SMALL BUSINESS 'OBLIVIOUS' TO THREAT POSED BY BIGGER TECH-SAVVY PLAYERS
Written on the 14 November 2017 by David Simmons
SMALL businesses are in danger of going under as bigger, and more digitally savvy, businesses move to take them out financially with new research suggesting they are oblivious to the threat.
According to American Express' 'Economy of Shopping Small: Keeping it in the Community' report, small businesses are failing to embrace the technology that could keep them afloat as larger businesses take more market share. The report involved an online survey completed by more than 500 small business owners.
While only 38 per cent of small businesses feel under threat from large online businesses, the majority are vastly underprepared and oblivious to the threats posed by big players like Amazon.
Despite the majority of consumers saying a website is the most important tech investment, only 52 per cent of small businesses surveyed have one, with 24 per cent worryingly saying they have no intention of ever getting one.

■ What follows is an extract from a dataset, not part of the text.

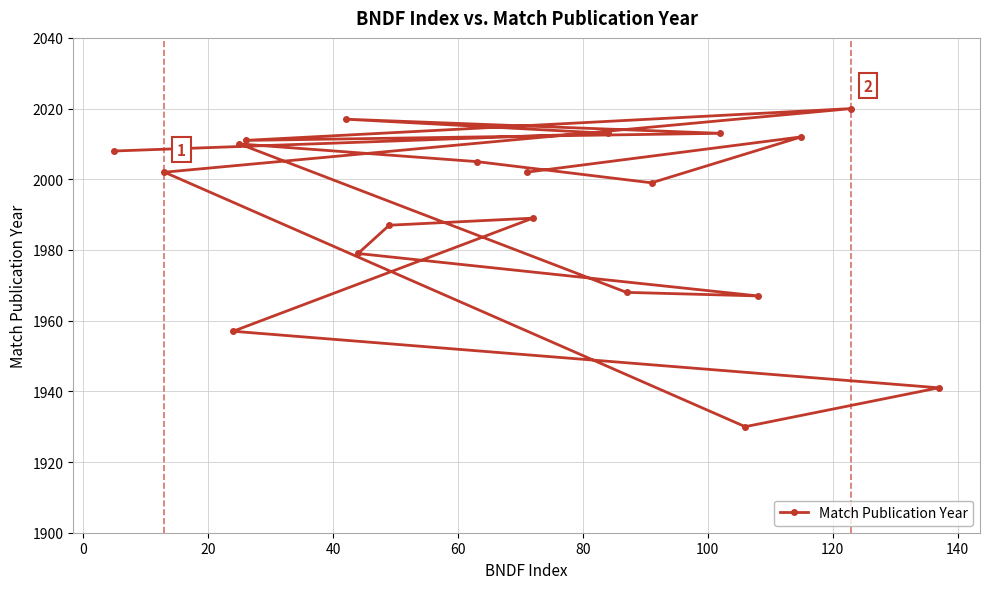

How many points are lower than both their immediate neighbors (excluding endpoints)?

4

Katrina Konstas, American Express' Vice President for Small Merchants, says there is a real risk small businesses will be left behind if they don't get their act together.
"If they don't act now, there is a real risk small businesses will be left behind," says Konstas.
Konstas goes on to acknowledge that there is a huge opportunity for small businesses to capitalise on technological innovation and provide that 'special something' that big business will never be able to emulate.
"Small businesses need to focus on what's important for their cutomers in this new digital age, and offer that unique, personalised customer service that the big end of town can't," says Konstas.
According to the research, following a website, consumers think social media is the next most important tech investment for small businesses.
Almost half of small businesses use social media marketing and a further 24 per cent plan to do so. Further, 27 per cent expect to incorporate more tech into daily operations and 24 per cent are targeting increased online sales.
"Ensuring small businesses have a good website and social media profile means they not only protect their customers, but gain further reach and opportunities for referrals, so they thrive for generations to come," says Konstas.
Small business owners cite a lack of time or technical expertise as the biggest barriers to implementation of technological innovation.
The looming threat of tech-savvy big-business was not a concern for small business owners this year, with energy prices and managing costs and overheads being the issues weighing most heavily on their minds.
"While energy costs and overheads might be keeping small business owners up at night, it's important they don't lose sight of how they can keep their customers happy and loyal," says Konstas.
"While small businesses have a way to go in adopting technology that meets consumer demand, I urge all Australians to support them."
"Australians have a crucial part to play to ensure we have thriving small business communities in the future."